Dissertation sur la nature et la propagation du feu
VII.
Quelles sont les propriétés distinctives du Feu.
Le Feu tend naturellement en-haut. Mais si après avoir examiné les expériences de la pesanteur du Feu, on vient à considérer sa nature & à rechercher ses propriétés, on ne peut s’empêcher de reconnoître que loin d’avoir cette tendance vers le centre de la terre, que l’on remarque dans les autres corps, il fuit au contraire toujours ce centre, & que son action se porte naturellement en haut.
L’Académie de Florence a découvert cette tendance du Feu en haut, par une expérience qui ne permet plus aux Philosophes de se méfier de leurs sens, quand ils voyent la flamme monter, & l’action du Feu se porter toujours en haut.
Deux Thermometres, l’un droit, & l’autre renversé, ayant été mis dans un tube de Verre, & deux globes de Fer, rouges & égaux, approchés à égale distance de ces tubes, le Thermometre qui étoit droit, monta sensiblement plus que celui qui étoit renversé ne descendit. Je ne rapporte point le procedé de cette expérience, ni les autres circonstances qui l’accompagnerent, on peut les voir dans les Tentamina Florentina, mais toutes ces circonstances concourent à prouver que le Feu tend naturellement en haut, loin d’avoir aucune tendance vers le centre de la terre.
Cette tendance du Feu en haut, dépend d’une autre propriété particuliére au Feu, par laquelle il tend à l’équilibre, & se répand également dans tout l’espace, lorsque rien ne s’y oppose; ainsi le Feu tend sans cesse à se dégager des pores des corps, & à se répandre en haut où il n’y a point d’atmosphere sensible, & où il peut s’étendre également de tous côtés sans obstacle; car l’atmosphere contribue infiniment à la chaleur dans laquelle nous vivons, ainsi que le froid qu’il fait sur les Montagnes le prouve.
Une expérience bien simple, & que j’ai répétée souvent, prouve encore cette tendance du Feu en haut.
Si vous mettez une assiette ou une planche sur un de ces grands cylindres de Verre qui fervent l’Eté à couvrir les bougies, & que vous laissiez une bougie allumée sous ce cylindre couvert, il est certain que la chaleur de la flamme doit à tout moment raréfier l’air renfermé dans ce verre: donc si la flamme montoit par sa seule légéreté spécifique (comme on le prétend) on la devroit voir à tout moment s’arrondir & perdre sa figure conique, puisque cet air renfermé dans le cylindre, se raréfie à chaque instant, mais c’est ce qui n’arrive point: la flamme conserve cette figure conique jusqu’au moment auquel elle s’éteint, & lorsqu’elle est très-diminuée de hauteur, on voit toujours sa pointe tendre en haut.

[Données recueillies]
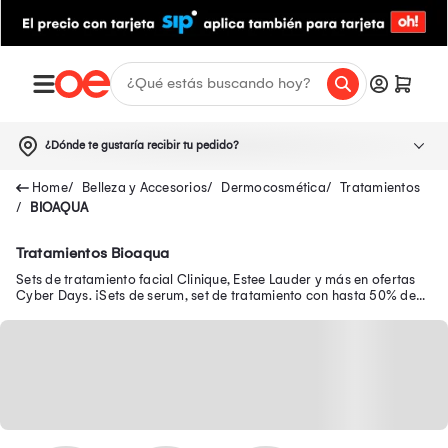
¿Dónde te gustaría recibir tu pedido?
Belleza y Accesorios
Dermocosmética
Tratamientos
BIOAQUA
Tratamientos Bioaqua
Sets de tratamiento facial Clinique, Estee Lauder y más en ofertas
Cyber Days. ¡Sets de serum, set de tratamiento con hasta 50% de
dscto +10%.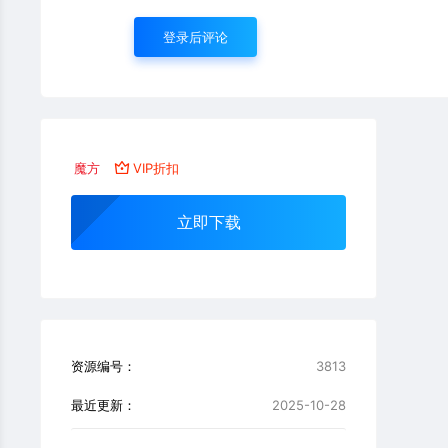
登录后评论
魔方
VIP折扣
立即下载
资源编号：
3813
最近更新：
2025-10-28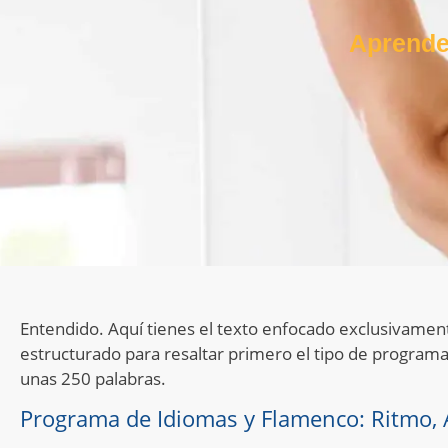
Aprende
Entendido. Aquí tienes el texto enfocado exclusivame
estructurado para resaltar primero el tipo de programa
unas 250 palabras.
Programa de Idiomas y Flamenco: Ritmo, A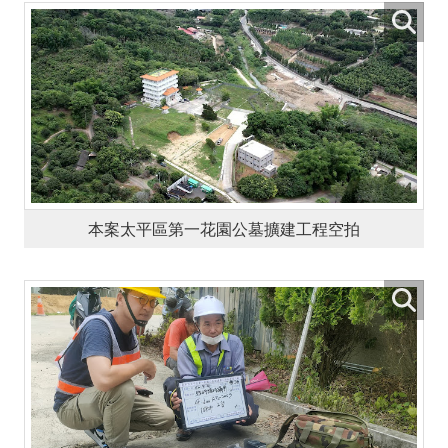
本案太平區第一花園公墓擴建工程空拍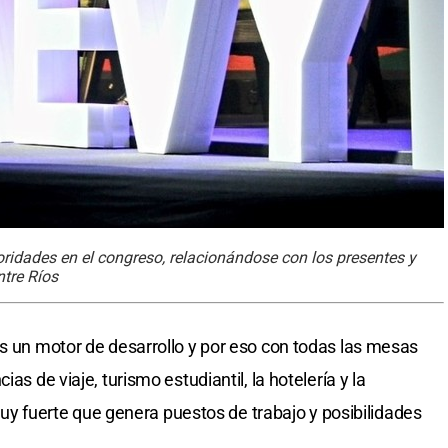
oridades en el congreso, relacionándose con los presentes y
ntre Ríos
es un motor de desarrollo y por eso con todas las mesas
as de viaje, turismo estudiantil, la hotelería y la
fuerte que genera puestos de trabajo y posibilidades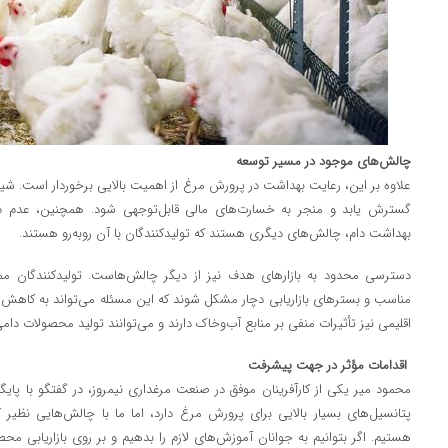
چالش‌های موجود در مسیر توسعه
علاوه بر این، رعایت بهداشت در پرورش مرغ از اهمیت بالایی برخوردار است. شیوع
گسترش یابد و منجر به خسارت‌های مالی قابل‌توجهی شود. همچنین، عدم 
بهداشت دام، چالش‌های دیگری هستند که تولیدکنندگان با آن روبه‌رو هستند.
دسترسی محدود به بازارهای هدف نیز از دیگر چالش‌هاست. تولیدکنندگان م
مناسب و بسترهای بازاریابی دچار مشکل شوند که این مسئله می‌تواند به کاهش انگ
اقلیمی نیز تأثیرات منفی بر منابع آب‌وخاک دارند و می‌توانند تولید محصولات دامی،
اقدامات مؤثر در جهت پیشرفت
محمود میر یکی از کارآفرینان موفق در صنعت مرغداری نیمروز، در گفتگو با پایگا
پتانسیل‌های بسیار بالایی برای پرورش مرغ دارد، اما ما با چالش‌هایی نظیر
هستیم. اگر بتوانیم به جوانان آموزش‌های لازم را بدهیم و بر روی بازاریابی مح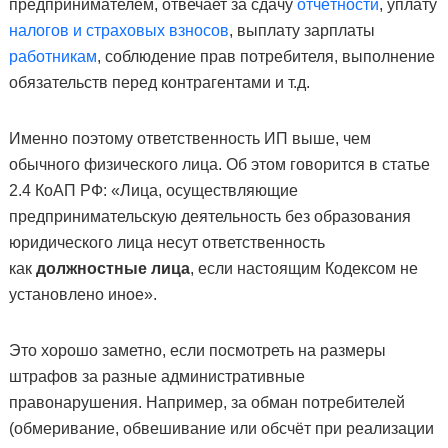
предпринимателем, отвечает за сдачу
отчётности
, уплату
налогов и страховых взносов
, выплату зарплаты
работникам
, соблюдение прав потребителя, выполнение
обязательств перед контрагентами и т.д.
Именно поэтому ответственность ИП выше, чем
обычного физического лица. Об этом говорится в статье
2.4 КоАП РФ: «Лица, осуществляющие
предпринимательскую деятельность без образования
юридического лица несут ответственность
как
должностные лица
, если настоящим Кодексом не
установлено иное».
Это хорошо заметно, если посмотреть на размеры
штрафов за разные административные
правонарушения. Например, за обман потребителей
(обмеривание, обвешивание или обсчёт при реализации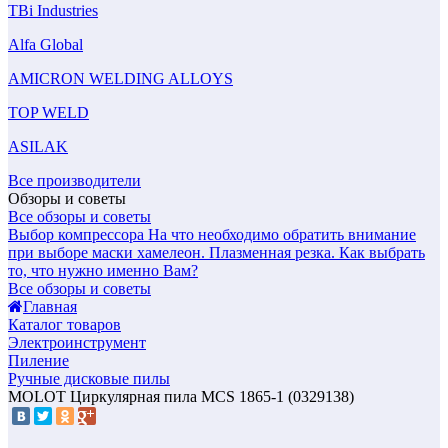
TBi Industries
Alfa Global
AMICRON WELDING ALLOYS
TOP WELD
ASILAK
Все производители
Обзоры и советы
Все обзоры и советы
Выбор компрессора
На что необходимо обратить внимание
при выборе маски хамелеон.
Плазменная резка. Как выбрать
то, что нужно именно Вам?
Все обзоры и советы
Главная
Каталог товаров
Электроинструмент
Пиление
Ручные дисковые пилы
MOLOT Циркулярная пила MCS 1865-1 (0329138)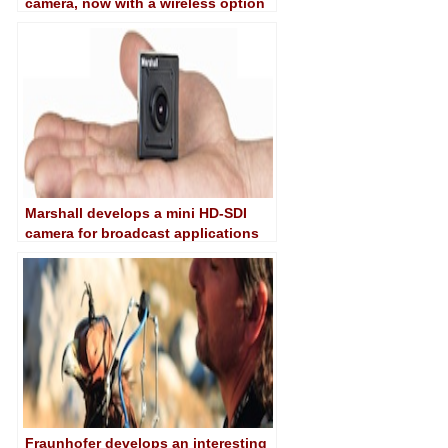
camera, now with a wireless option
Marshall develops a mini HD-SDI
camera for broadcast applications
Fraunhofer develops an interesting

**Questions**
1. D'après le texte sur le feu, dans quel ouvrage peut-on lire le procédé de l'expérience des deux thermomètres ?
2. Poursuivez le texte sur le feu à partir de sa dernière phrase.
Les enregistrements forment un matériau distinct du texte sur le feu.

**Réponses attendues**
1. Dans les Tentamina Florentina.

2.
Pourquoi la flamme monte dans un air très-rarefié. La cause de ce phénomene est que la flamme de la bougie contient assez de feu pour qu’il puisse s’opposer à la tendance naturelle de cette flamme vers le centre de la terre, & que le Feu la fait monter par cette supériorité de force, indépendamment de la pesanteur spécifique de l’air; le Feu ne feroit peut-être pas le même effet sur toutes les flammes, car il y en a qui contiennent bien moins de particules ignées les unes que les autres.
La légéreté spécifique de la flamme est sans doute une des causes qui fait qu’on ne la voit jamais tendre en bas, c’est aussi cette légéreté spécifique qui fait monter la fumée; mais les particules de feu que la flamme & la fumée contiennent, contribuent aussi à cette tendance en haut.
Pourquoi la fumée descend dans le vuide. Tentamina Florentina. La fumée qui est la même chose que la flamme, lorsqu’elle contient moins de particules ignées, descend dans le vuide, parce qu’étant composée des particules que le Feu a détachées des corps, & ces particules tendant par leur pesanteur vers le centre de la terre: puisque dans le vuide la résistance de l’air est ôtée, & qu’alors la pesanteur de ces particules surpasse la force du Feu, elles doivent tendre en bas; mais si vous augmentez la quantité du Feu, en approchant un charbon du récipient, alors la fumée monte par la supériorité des particules du Feu.
M. Geoffroy a fait une expérience dans laquelle on voit à l’œil que le feu tend à se répandre également de tous côtés, & qu’il fait sans cesse des efforts sur les parties des corps pour les écarter les unes des autres; car cet habile Académicien rapporte qu’ayant fait fondre du Fer au Miroir ardent, & ayant ramassé les étincelles qu’il jettoit, il trouva que ces étincelles étoient autant de petits globes de fer creux; le Feu avoit donc combattu la cohesion de ces particules de fer, & leur pesanteur, & il les avoit surmontées.
Le Feu est l’antagoniste de la pesanteur, loin d’y être soumis. Le Feu est donc l’antagoniste perpétuel de la pesanteur, loin de lui être soumis, ainsi tout est dans la Nature dans de perpétuelles oscillations de dilatation & de contraction par l’action du Feu sur les corps, & la réaction des corps qui s’opposent à l’action du feu par Point de repos dans la Nature. leur pesanteur & la cohésion de leurs parties, & nous ne connoissons point de corps parfaitement durs, parce que nous n’en connoissons point qui ne contienne du Feu, & dont les parties soient dans un parfait repos; ainsi les anciens Philosophes qui nioient le repos absolu, étoient assurément plus sensés, peut-être sans le sçavoir, que ceux qui nioient le mouvement.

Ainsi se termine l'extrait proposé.